* [Short task A]:
Copy the rows word for word, from the first line of the rows up to and including the line that contains "v(0, 13.5) *". Leave the pictures out of your answer.
== Source passage
Tag Archives: Sorting

Natural sort in Javascript

Sorting strings naturally/numerically in Javascript is very simple. You just need to remember the existence of the Intl.Collator… which I keep forgetting…

You simply create one and use its compare function:

const collator = new Intl.Collator(undefined, {
    usage: 'sort',
    numeric: true
})

const simple = ['a1', 'a12', 'a2']
simple.sort(collator.compare)
// => ['a1', 'a2', 'a12']

const objects = [{"id": "a1"}, {"id": "a12"}, {"id": "a2"}]
const by = (key) => (a, b) => collator.compare(a[key], b[key])
objects.sort(by('id'))
// => [{id: 'a1'}, {id: 'a2'}, {id: 'a12'}]

C#: Ordering by a list of ordered predicates

In a project at work we were going to merge a bunch of PDfs and Word documents into a single PDF. The ordering irrelevant except that certain files had to be before all the others. Solved it initially like this:

    var filesInOrder = GetFiles()
        .OrderByDescending(x => x.Filename.StartsWith("ProjectDescription_"))
        .ThenByDescending(x => x.Filename.StartsWith("Budget_"))
        .ThenByDescending(x => x.Filename.StartsWith("CV_"))
====
== Provided records
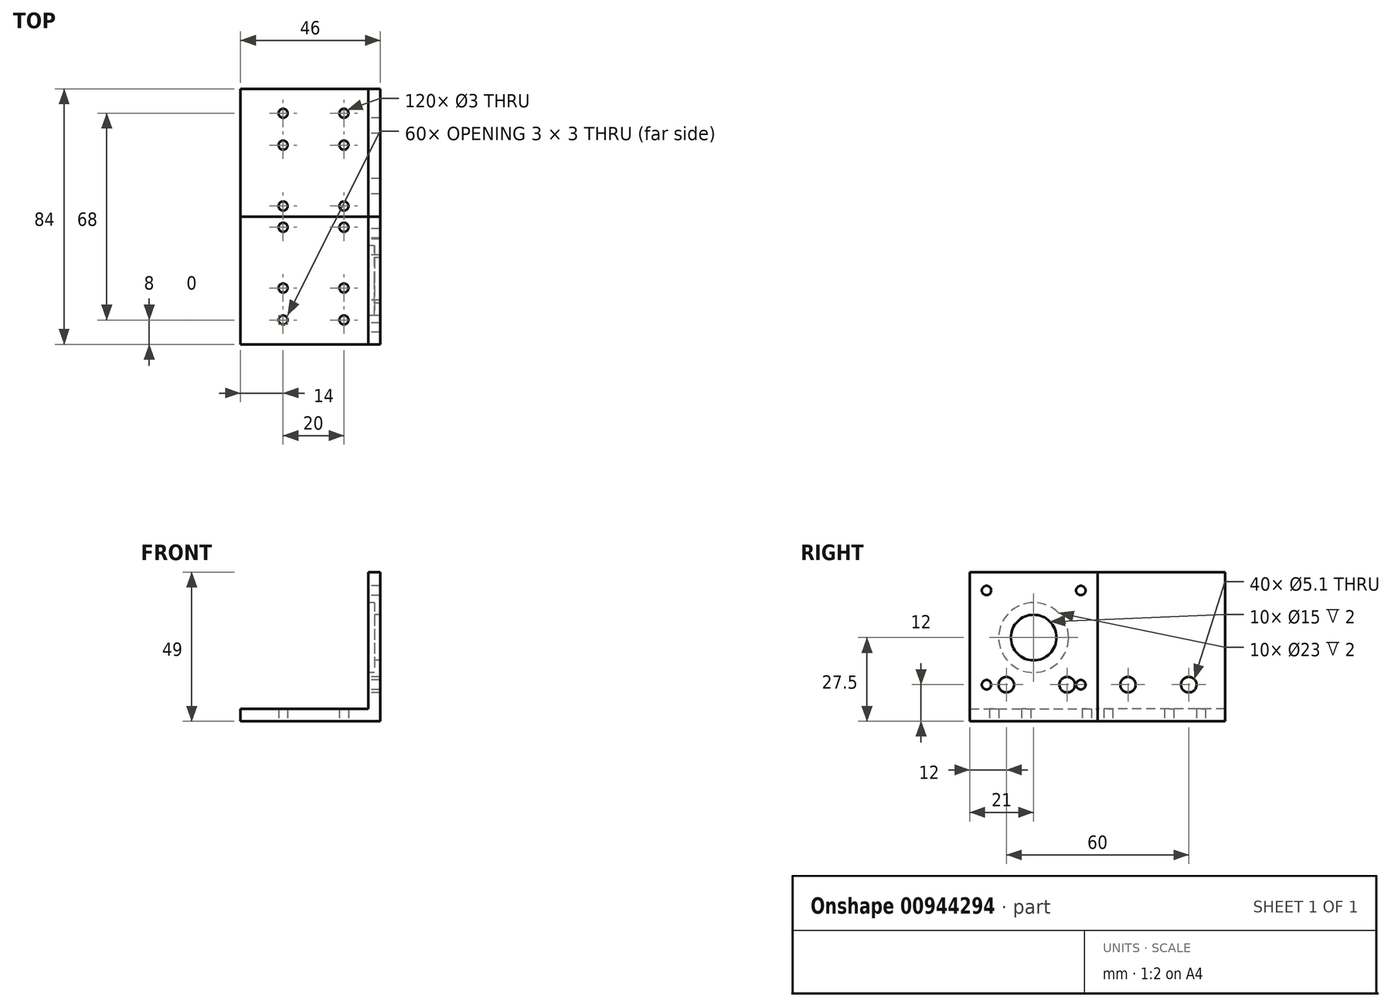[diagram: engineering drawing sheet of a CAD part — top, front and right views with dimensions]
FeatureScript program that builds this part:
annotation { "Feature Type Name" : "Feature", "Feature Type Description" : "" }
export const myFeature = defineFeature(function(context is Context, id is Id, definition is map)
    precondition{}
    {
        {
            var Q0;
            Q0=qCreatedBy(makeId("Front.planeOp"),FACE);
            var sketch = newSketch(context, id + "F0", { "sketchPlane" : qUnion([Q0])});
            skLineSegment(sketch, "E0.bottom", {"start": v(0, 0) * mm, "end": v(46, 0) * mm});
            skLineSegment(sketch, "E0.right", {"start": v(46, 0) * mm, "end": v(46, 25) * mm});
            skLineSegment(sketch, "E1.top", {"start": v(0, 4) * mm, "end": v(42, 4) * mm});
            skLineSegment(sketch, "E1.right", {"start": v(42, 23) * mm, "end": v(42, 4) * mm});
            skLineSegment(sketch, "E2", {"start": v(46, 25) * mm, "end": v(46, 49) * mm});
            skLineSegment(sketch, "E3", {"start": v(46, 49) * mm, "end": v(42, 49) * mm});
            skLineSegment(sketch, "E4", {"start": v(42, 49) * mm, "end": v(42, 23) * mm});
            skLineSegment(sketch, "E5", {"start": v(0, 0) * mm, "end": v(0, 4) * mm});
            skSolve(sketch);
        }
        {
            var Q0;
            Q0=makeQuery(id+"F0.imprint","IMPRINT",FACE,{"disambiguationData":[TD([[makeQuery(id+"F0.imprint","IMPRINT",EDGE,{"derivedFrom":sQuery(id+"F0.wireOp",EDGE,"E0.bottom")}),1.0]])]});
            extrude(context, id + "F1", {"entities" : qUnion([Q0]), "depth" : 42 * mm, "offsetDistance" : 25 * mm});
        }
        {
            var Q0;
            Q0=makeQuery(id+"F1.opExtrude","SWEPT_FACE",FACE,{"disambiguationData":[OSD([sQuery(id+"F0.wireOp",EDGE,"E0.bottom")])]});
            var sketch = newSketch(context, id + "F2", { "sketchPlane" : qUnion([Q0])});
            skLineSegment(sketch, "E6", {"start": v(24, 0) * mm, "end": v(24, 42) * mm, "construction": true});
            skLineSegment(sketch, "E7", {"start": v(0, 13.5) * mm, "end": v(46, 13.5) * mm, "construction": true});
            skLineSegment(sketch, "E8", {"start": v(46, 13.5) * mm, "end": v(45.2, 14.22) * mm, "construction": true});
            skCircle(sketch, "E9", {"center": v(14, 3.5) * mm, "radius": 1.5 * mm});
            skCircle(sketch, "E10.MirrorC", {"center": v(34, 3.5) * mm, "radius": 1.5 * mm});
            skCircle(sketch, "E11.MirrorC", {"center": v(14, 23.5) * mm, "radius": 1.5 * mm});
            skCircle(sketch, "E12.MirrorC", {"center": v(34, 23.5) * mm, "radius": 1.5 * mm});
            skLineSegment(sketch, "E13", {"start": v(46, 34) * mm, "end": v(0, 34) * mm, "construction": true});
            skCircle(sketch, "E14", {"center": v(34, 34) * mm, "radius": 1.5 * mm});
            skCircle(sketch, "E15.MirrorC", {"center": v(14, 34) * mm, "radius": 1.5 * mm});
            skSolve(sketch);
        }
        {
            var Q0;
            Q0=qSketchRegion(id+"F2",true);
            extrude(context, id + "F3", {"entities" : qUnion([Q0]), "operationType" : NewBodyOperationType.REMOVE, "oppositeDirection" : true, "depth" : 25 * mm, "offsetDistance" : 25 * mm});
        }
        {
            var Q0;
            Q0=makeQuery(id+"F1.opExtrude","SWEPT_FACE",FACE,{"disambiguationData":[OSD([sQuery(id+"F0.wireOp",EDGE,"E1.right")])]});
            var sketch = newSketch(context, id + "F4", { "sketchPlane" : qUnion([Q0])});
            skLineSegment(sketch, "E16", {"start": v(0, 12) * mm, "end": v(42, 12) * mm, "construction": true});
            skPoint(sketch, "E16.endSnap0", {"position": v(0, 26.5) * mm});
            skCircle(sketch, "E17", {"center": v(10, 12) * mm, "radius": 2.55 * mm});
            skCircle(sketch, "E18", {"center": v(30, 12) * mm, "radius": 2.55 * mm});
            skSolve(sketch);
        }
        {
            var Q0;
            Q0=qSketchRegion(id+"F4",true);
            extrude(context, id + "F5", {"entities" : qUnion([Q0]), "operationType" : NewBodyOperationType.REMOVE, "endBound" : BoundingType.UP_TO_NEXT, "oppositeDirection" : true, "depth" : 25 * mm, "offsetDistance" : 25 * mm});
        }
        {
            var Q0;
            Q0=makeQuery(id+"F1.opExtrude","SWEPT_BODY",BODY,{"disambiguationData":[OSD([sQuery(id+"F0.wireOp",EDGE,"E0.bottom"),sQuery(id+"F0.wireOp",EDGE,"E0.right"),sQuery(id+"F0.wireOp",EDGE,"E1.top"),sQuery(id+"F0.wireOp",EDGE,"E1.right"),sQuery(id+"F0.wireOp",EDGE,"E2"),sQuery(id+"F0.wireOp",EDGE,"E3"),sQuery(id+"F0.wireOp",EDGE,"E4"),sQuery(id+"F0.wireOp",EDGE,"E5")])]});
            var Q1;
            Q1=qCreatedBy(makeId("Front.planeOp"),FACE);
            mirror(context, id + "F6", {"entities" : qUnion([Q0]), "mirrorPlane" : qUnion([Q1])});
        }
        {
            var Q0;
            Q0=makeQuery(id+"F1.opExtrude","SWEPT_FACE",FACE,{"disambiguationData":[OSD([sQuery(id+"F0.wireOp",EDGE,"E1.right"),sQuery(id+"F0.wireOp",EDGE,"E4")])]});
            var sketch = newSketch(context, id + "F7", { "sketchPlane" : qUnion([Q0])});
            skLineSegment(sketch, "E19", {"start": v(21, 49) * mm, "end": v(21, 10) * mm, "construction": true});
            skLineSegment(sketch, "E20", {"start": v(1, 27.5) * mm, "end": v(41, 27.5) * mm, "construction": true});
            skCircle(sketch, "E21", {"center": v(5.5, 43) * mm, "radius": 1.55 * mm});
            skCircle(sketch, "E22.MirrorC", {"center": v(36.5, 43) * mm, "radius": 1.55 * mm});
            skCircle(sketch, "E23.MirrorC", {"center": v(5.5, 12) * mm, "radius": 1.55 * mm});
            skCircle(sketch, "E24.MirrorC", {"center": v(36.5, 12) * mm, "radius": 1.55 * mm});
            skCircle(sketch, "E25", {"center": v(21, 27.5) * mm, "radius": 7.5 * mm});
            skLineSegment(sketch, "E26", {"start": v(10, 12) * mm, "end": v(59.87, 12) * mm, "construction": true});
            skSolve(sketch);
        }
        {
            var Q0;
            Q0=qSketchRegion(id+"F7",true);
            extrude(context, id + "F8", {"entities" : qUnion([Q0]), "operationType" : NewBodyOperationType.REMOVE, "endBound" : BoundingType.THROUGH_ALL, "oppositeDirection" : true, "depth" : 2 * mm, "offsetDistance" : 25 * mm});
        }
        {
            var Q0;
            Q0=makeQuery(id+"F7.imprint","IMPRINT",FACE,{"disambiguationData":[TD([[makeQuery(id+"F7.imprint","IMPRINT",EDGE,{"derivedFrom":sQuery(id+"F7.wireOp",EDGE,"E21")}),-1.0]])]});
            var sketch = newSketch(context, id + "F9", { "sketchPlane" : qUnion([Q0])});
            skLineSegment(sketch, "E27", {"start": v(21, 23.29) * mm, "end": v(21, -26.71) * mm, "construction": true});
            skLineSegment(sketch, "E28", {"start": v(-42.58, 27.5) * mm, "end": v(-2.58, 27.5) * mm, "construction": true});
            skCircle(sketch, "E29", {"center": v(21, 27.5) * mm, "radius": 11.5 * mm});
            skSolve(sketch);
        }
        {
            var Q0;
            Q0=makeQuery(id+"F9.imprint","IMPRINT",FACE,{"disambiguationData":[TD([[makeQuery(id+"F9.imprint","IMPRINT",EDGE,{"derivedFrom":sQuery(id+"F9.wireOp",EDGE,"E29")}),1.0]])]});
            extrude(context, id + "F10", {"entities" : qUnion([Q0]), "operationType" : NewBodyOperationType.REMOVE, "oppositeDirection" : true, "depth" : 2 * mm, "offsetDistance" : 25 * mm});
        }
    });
====
* [Short task B]:
Swap "objects" for "items" in the Javascript natural-sort text, and write out that text from "const collator = new" up to and including "objects.sort(by('id'))".

* [Task output A]:
[diagram: engineering drawing sheet of a CAD part — top, front and right views with dimensions]
FeatureScript program that builds this part:
annotation { "Feature Type Name" : "Feature", "Feature Type Description" : "" }
export const myFeature = defineFeature(function(context is Context, id is Id, definition is map)
    precondition{}
    {
        {
            var Q0;
            Q0=qCreatedBy(makeId("Front.planeOp"),FACE);
            var sketch = newSketch(context, id + "F0", { "sketchPlane" : qUnion([Q0])});
            skLineSegment(sketch, "E0.bottom", {"start": v(0, 0) * mm, "end": v(46, 0) * mm});
            skLineSegment(sketch, "E0.right", {"start": v(46, 0) * mm, "end": v(46, 25) * mm});
            skLineSegment(sketch, "E1.top", {"start": v(0, 4) * mm, "end": v(42, 4) * mm});
            skLineSegment(sketch, "E1.right", {"start": v(42, 23) * mm, "end": v(42, 4) * mm});
            skLineSegment(sketch, "E2", {"start": v(46, 25) * mm, "end": v(46, 49) * mm});
            skLineSegment(sketch, "E3", {"start": v(46, 49) * mm, "end": v(42, 49) * mm});
            skLineSegment(sketch, "E4", {"start": v(42, 49) * mm, "end": v(42, 23) * mm});
            skLineSegment(sketch, "E5", {"start": v(0, 0) * mm, "end": v(0, 4) * mm});
            skSolve(sketch);
        }
        {
            var Q0;
            Q0=makeQuery(id+"F0.imprint","IMPRINT",FACE,{"disambiguationData":[TD([[makeQuery(id+"F0.imprint","IMPRINT",EDGE,{"derivedFrom":sQuery(id+"F0.wireOp",EDGE,"E0.bottom")}),1.0]])]});
            extrude(context, id + "F1", {"entities" : qUnion([Q0]), "depth" : 42 * mm, "offsetDistance" : 25 * mm});
        }
        {
            var Q0;
            Q0=makeQuery(id+"F1.opExtrude","SWEPT_FACE",FACE,{"disambiguationData":[OSD([sQuery(id+"F0.wireOp",EDGE,"E0.bottom")])]});
            var sketch = newSketch(context, id + "F2", { "sketchPlane" : qUnion([Q0])});
            skLineSegment(sketch, "E6", {"start": v(24, 0) * mm, "end": v(24, 42) * mm, "construction": true});
            skLineSegment(sketch, "E7", {"start": v(0, 13.5) * mm, "end": v(46, 13.5) * mm, "construction": true});

* [Task output B]:
const collator = new Intl.Collator(undefined, {
    usage: 'sort',
    numeric: true
})

const simple = ['a1', 'a12', 'a2']
simple.sort(collator.compare)
// => ['a1', 'a2', 'a12']

const items = [{"id": "a1"}, {"id": "a12"}, {"id": "a2"}]
const by = (key) => (a, b) => collator.compare(a[key], b[key])
items.sort(by('id'))